PROBLEM TO WORK ON: Write out every line of the listing below word for word, leaving out the pictures.

--- START ---

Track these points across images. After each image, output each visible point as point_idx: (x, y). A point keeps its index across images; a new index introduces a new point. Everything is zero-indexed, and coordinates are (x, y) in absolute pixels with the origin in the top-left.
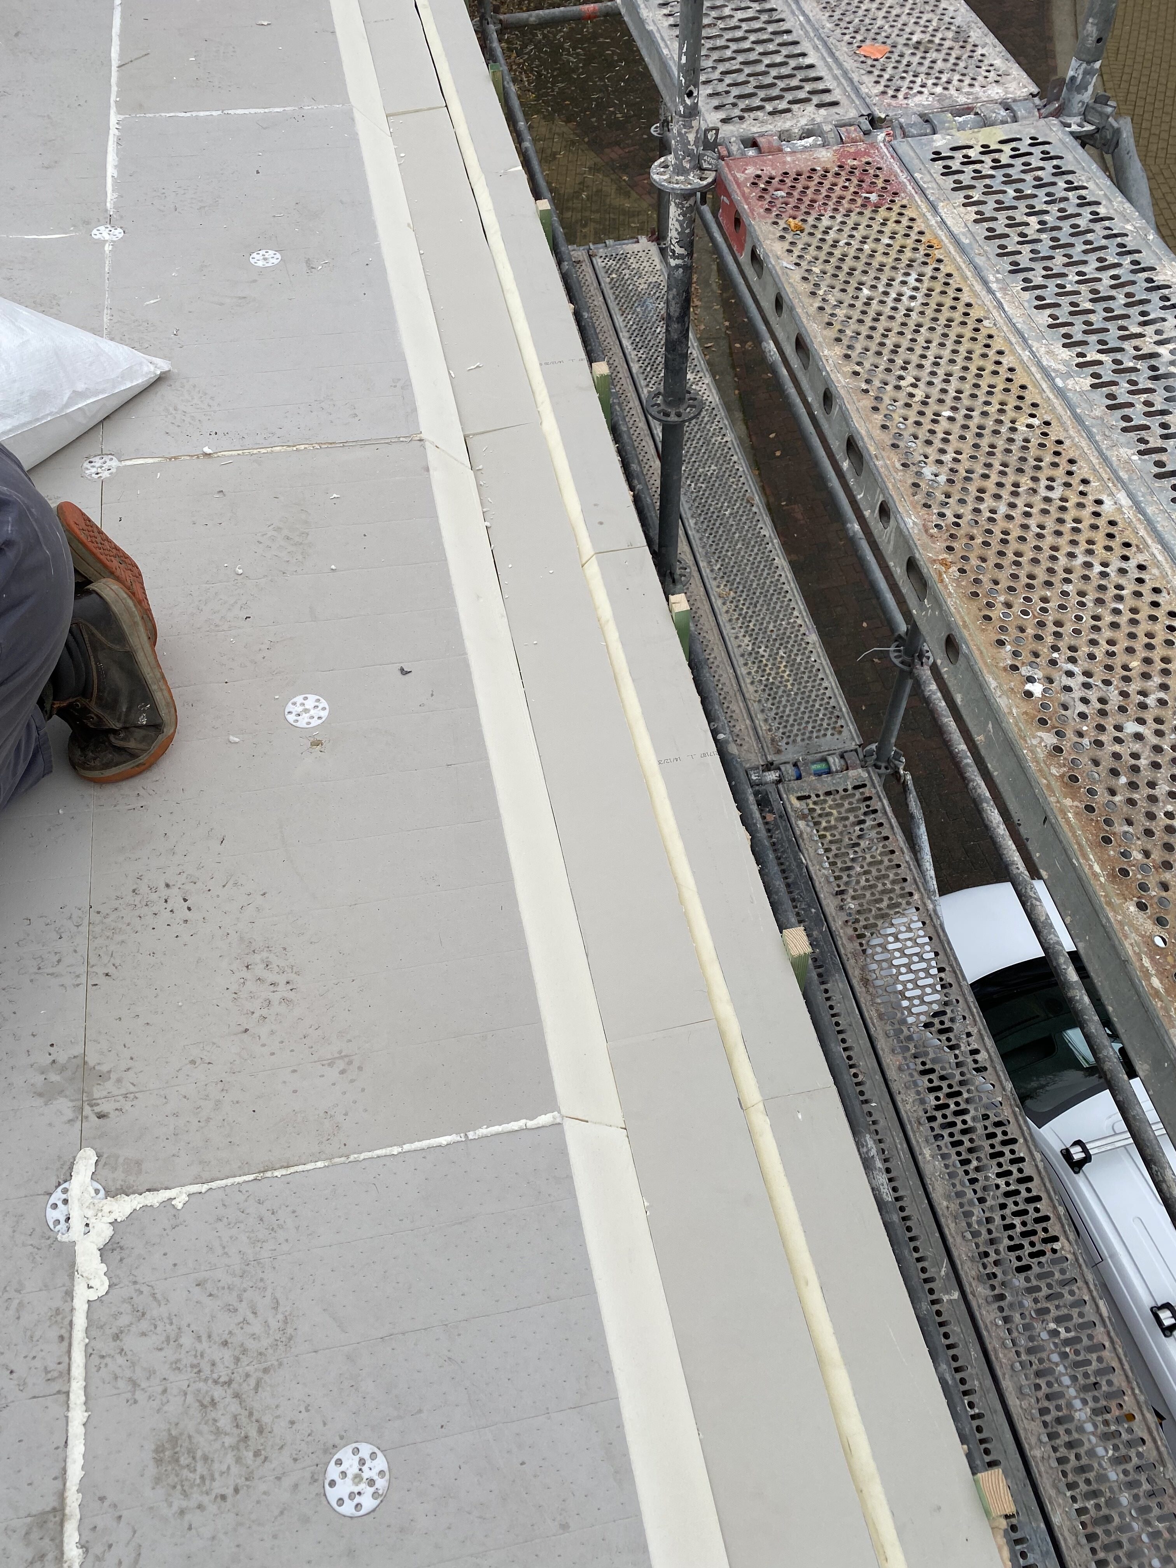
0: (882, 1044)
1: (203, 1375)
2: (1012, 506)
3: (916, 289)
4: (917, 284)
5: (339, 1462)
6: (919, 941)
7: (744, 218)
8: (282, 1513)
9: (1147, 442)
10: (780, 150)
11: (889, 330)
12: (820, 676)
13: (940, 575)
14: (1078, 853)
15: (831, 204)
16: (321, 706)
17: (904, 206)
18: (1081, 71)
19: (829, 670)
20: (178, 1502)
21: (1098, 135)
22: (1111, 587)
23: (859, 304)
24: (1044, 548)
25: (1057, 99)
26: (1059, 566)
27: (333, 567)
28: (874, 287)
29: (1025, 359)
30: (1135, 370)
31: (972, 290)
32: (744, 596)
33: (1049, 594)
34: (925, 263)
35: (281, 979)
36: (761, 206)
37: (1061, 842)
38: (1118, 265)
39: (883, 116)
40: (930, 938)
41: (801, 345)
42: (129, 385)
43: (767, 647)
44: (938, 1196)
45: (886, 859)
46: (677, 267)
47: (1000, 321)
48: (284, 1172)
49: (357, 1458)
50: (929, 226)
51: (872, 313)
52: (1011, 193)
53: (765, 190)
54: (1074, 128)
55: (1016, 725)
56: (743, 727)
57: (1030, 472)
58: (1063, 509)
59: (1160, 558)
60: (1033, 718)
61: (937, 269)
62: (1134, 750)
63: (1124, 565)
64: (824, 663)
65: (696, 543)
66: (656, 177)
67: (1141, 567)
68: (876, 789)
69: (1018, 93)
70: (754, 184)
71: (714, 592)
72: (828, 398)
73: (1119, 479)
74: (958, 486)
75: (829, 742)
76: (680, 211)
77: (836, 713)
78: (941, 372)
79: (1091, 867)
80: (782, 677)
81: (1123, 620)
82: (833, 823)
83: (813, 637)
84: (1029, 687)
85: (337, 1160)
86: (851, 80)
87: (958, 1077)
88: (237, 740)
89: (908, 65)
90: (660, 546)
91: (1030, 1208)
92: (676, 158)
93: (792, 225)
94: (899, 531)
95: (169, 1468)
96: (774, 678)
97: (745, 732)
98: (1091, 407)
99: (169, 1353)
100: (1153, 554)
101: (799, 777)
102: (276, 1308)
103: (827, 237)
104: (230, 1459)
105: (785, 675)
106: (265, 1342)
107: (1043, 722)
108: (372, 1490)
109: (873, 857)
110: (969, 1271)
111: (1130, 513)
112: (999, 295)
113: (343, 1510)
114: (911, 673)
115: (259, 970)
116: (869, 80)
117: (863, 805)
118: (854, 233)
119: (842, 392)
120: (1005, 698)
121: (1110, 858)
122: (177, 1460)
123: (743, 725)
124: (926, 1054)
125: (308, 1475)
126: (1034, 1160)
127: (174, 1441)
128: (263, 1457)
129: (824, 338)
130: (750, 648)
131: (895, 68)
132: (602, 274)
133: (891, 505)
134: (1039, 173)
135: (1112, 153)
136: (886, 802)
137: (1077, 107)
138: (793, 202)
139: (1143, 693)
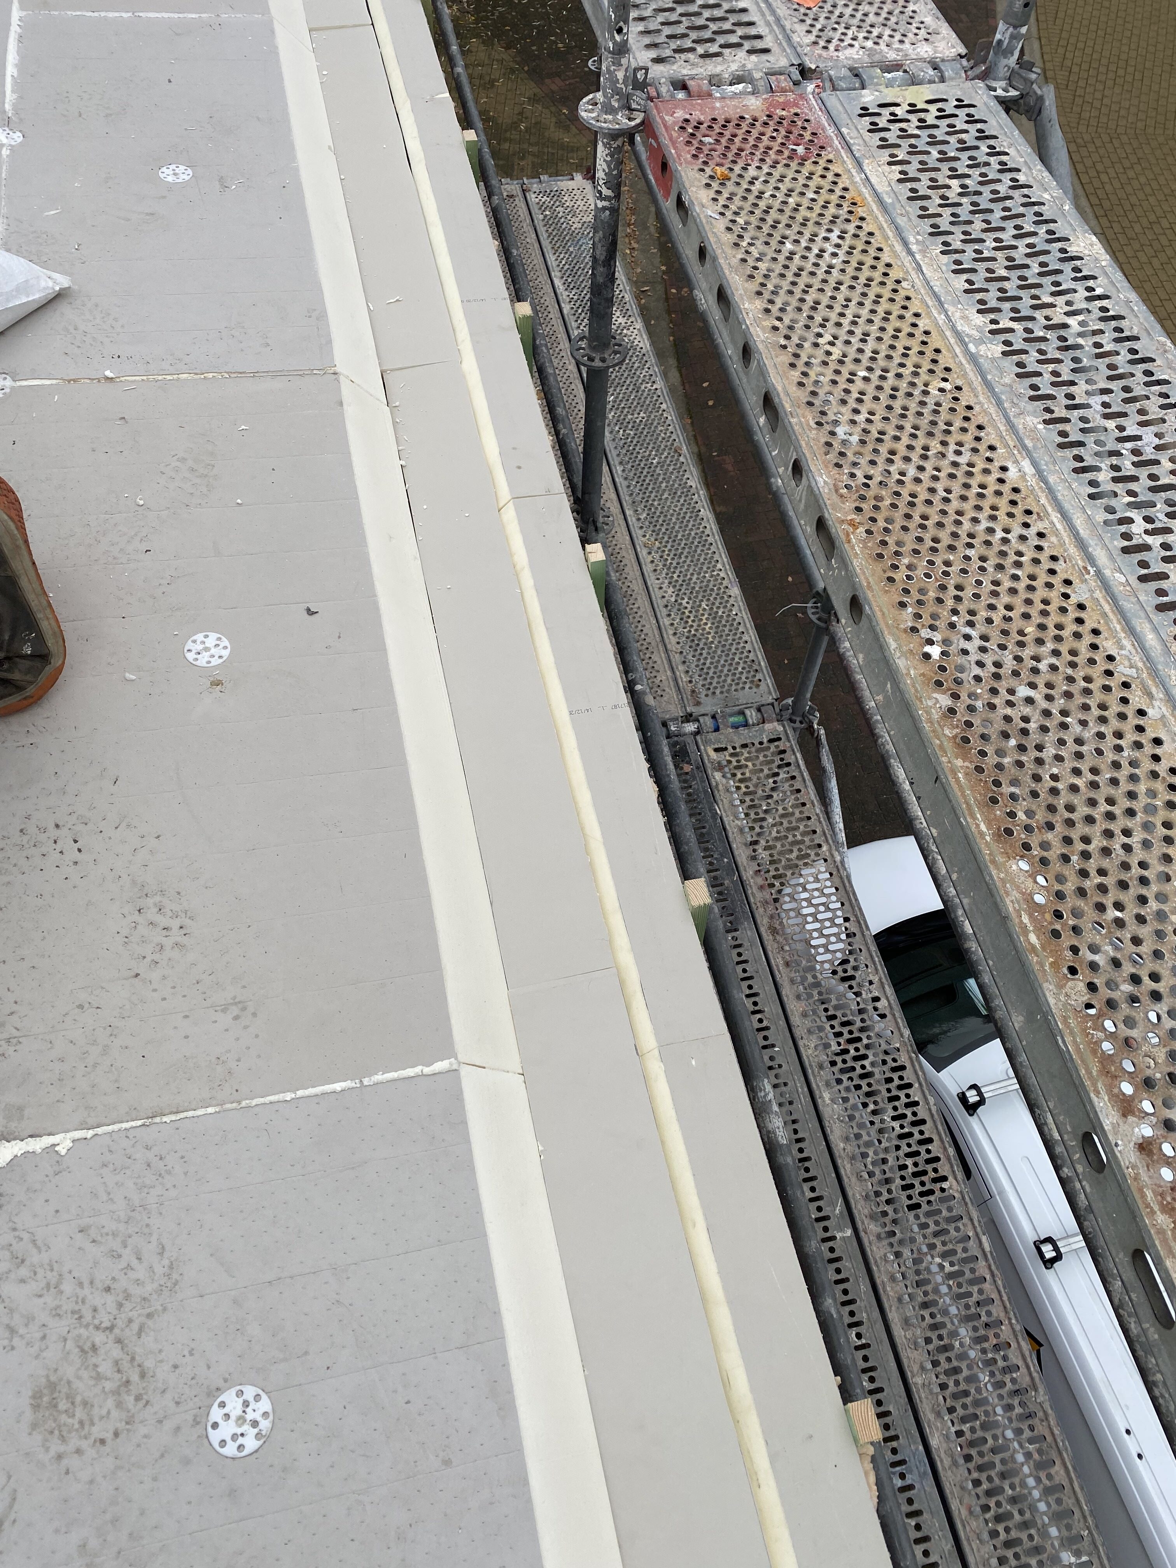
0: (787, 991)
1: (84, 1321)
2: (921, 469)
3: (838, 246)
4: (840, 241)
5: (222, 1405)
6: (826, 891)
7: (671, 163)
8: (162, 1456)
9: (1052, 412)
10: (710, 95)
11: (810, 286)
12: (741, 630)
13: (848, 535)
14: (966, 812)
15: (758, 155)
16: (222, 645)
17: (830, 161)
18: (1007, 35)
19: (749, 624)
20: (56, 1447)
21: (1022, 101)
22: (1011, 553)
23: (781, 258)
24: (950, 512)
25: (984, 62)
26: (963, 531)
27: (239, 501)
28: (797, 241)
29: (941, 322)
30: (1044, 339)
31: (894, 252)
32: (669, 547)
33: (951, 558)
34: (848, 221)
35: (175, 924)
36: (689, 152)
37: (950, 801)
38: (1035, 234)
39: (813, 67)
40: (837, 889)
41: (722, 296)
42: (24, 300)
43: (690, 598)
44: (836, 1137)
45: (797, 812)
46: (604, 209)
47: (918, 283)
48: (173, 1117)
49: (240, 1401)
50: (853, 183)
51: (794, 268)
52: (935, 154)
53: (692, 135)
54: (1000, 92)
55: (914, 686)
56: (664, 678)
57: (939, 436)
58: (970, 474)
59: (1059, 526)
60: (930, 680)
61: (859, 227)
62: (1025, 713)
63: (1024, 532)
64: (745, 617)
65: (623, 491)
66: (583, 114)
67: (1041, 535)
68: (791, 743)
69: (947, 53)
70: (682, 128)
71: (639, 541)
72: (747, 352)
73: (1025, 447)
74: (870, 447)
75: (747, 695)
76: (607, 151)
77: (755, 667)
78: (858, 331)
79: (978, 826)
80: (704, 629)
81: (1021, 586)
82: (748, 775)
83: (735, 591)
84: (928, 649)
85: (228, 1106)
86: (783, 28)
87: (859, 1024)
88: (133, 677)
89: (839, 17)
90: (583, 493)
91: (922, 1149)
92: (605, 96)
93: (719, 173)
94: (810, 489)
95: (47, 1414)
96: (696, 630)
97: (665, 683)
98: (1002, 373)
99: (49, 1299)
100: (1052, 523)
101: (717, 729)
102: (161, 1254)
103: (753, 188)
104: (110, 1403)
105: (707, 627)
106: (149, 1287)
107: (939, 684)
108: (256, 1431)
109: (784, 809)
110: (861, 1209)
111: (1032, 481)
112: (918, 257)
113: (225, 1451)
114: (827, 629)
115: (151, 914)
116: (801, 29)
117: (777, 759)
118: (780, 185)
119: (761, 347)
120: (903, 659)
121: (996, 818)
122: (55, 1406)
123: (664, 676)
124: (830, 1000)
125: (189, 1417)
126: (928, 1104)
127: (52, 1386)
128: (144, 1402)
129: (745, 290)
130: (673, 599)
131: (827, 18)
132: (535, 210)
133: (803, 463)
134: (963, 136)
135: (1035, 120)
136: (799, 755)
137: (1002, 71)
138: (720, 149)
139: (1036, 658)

--- END ---

RESPONSE TO THE EXERCISE:
Track these points across images. After each image, output each visible point as point_idx: (x, y). A point keeps its index across images; a new index introduces a new point. Everything is zero-indexed, and coordinates are (x, y) in absolute pixels with the origin in the top-left.
0: (882, 1044)
1: (203, 1375)
2: (1012, 506)
3: (916, 289)
4: (917, 284)
5: (339, 1462)
6: (919, 941)
7: (744, 218)
8: (282, 1513)
9: (1147, 442)
10: (780, 150)
11: (889, 330)
12: (820, 676)
13: (940, 575)
14: (1078, 853)
15: (831, 204)
16: (321, 706)
17: (904, 206)
18: (1081, 71)
19: (829, 670)
20: (178, 1502)
21: (1098, 135)
22: (1111, 587)
23: (859, 304)
24: (1044, 548)
25: (1057, 99)
26: (1059, 566)
27: (333, 567)
28: (874, 287)
29: (1025, 359)
30: (1135, 370)
31: (972, 290)
32: (744, 596)
33: (1049, 594)
34: (925, 263)
35: (281, 979)
36: (761, 206)
37: (1061, 842)
38: (1118, 265)
39: (883, 116)
40: (930, 938)
41: (801, 345)
42: (129, 385)
43: (767, 647)
44: (938, 1196)
45: (886, 859)
46: (677, 267)
47: (1000, 321)
48: (284, 1172)
49: (357, 1458)
50: (929, 226)
51: (872, 313)
52: (1011, 193)
53: (765, 190)
54: (1074, 128)
55: (1016, 725)
56: (743, 727)
57: (1030, 472)
58: (1063, 509)
59: (1160, 558)
60: (1033, 718)
61: (937, 269)
62: (1134, 750)
63: (1124, 565)
64: (824, 663)
65: (696, 543)
66: (656, 177)
67: (1141, 567)
68: (876, 789)
69: (1018, 93)
70: (754, 184)
71: (714, 592)
72: (828, 398)
73: (1119, 479)
74: (958, 486)
75: (829, 742)
76: (680, 211)
77: (836, 713)
78: (941, 372)
79: (1091, 867)
80: (782, 677)
81: (1123, 620)
82: (833, 823)
83: (813, 637)
84: (1029, 687)
85: (337, 1160)
86: (851, 80)
87: (958, 1077)
88: (237, 740)
89: (908, 65)
90: (660, 546)
91: (1030, 1208)
92: (676, 158)
93: (792, 225)
94: (899, 531)
95: (169, 1468)
96: (774, 678)
97: (745, 732)
98: (1091, 407)
99: (169, 1353)
100: (1153, 554)
101: (799, 777)
102: (276, 1308)
103: (827, 237)
104: (230, 1459)
105: (785, 675)
106: (265, 1342)
107: (1043, 722)
108: (372, 1490)
109: (873, 857)
110: (969, 1271)
111: (1130, 513)
112: (999, 295)
113: (343, 1510)
114: (911, 673)
115: (259, 970)
116: (869, 80)
117: (863, 805)
118: (854, 233)
119: (842, 392)
120: (1005, 698)
121: (1110, 858)
122: (177, 1460)
123: (743, 725)
124: (926, 1054)
125: (308, 1475)
126: (1034, 1160)
127: (174, 1441)
128: (263, 1457)
129: (824, 338)
130: (750, 648)
131: (895, 68)
132: (602, 274)
133: (891, 505)
134: (1039, 173)
135: (1112, 153)
136: (886, 802)
137: (1077, 107)
138: (793, 202)
139: (1143, 693)
0: (787, 991)
1: (84, 1321)
2: (921, 469)
3: (838, 246)
4: (840, 241)
5: (222, 1405)
6: (826, 891)
7: (671, 163)
8: (162, 1456)
9: (1052, 412)
10: (710, 95)
11: (810, 286)
12: (741, 630)
13: (848, 535)
14: (966, 812)
15: (758, 155)
16: (222, 645)
17: (830, 161)
18: (1007, 35)
19: (749, 624)
20: (56, 1447)
21: (1022, 101)
22: (1011, 553)
23: (781, 258)
24: (950, 512)
25: (984, 62)
26: (963, 531)
27: (239, 501)
28: (797, 241)
29: (941, 322)
30: (1044, 339)
31: (894, 252)
32: (669, 547)
33: (951, 558)
34: (848, 221)
35: (175, 924)
36: (689, 152)
37: (950, 801)
38: (1035, 234)
39: (813, 67)
40: (837, 889)
41: (722, 296)
42: (24, 300)
43: (690, 598)
44: (836, 1137)
45: (797, 812)
46: (604, 209)
47: (918, 283)
48: (173, 1117)
49: (240, 1401)
50: (853, 183)
51: (794, 268)
52: (935, 154)
53: (692, 135)
54: (1000, 92)
55: (914, 686)
56: (664, 678)
57: (939, 436)
58: (970, 474)
59: (1059, 526)
60: (930, 680)
61: (859, 227)
62: (1025, 713)
63: (1024, 532)
64: (745, 617)
65: (623, 491)
66: (583, 114)
67: (1041, 535)
68: (791, 743)
69: (947, 53)
70: (682, 128)
71: (639, 541)
72: (747, 352)
73: (1025, 447)
74: (870, 447)
75: (747, 695)
76: (607, 151)
77: (755, 667)
78: (858, 331)
79: (978, 826)
80: (704, 629)
81: (1021, 586)
82: (748, 775)
83: (735, 591)
84: (928, 649)
85: (228, 1106)
86: (783, 28)
87: (859, 1024)
88: (133, 677)
89: (839, 17)
90: (583, 493)
91: (922, 1149)
92: (605, 96)
93: (719, 173)
94: (810, 489)
95: (47, 1414)
96: (696, 630)
97: (665, 683)
98: (1002, 373)
99: (49, 1299)
100: (1052, 523)
101: (717, 729)
102: (161, 1254)
103: (753, 188)
104: (110, 1403)
105: (707, 627)
106: (149, 1287)
107: (939, 684)
108: (256, 1431)
109: (784, 809)
110: (861, 1209)
111: (1032, 481)
112: (918, 257)
113: (225, 1451)
114: (827, 629)
115: (151, 914)
116: (801, 29)
117: (777, 759)
118: (780, 185)
119: (761, 347)
120: (903, 659)
121: (996, 818)
122: (55, 1406)
123: (664, 676)
124: (830, 1000)
125: (189, 1417)
126: (928, 1104)
127: (52, 1386)
128: (144, 1402)
129: (745, 290)
130: (673, 599)
131: (827, 18)
132: (535, 210)
133: (803, 463)
134: (963, 136)
135: (1035, 120)
136: (799, 755)
137: (1002, 71)
138: (720, 149)
139: (1036, 658)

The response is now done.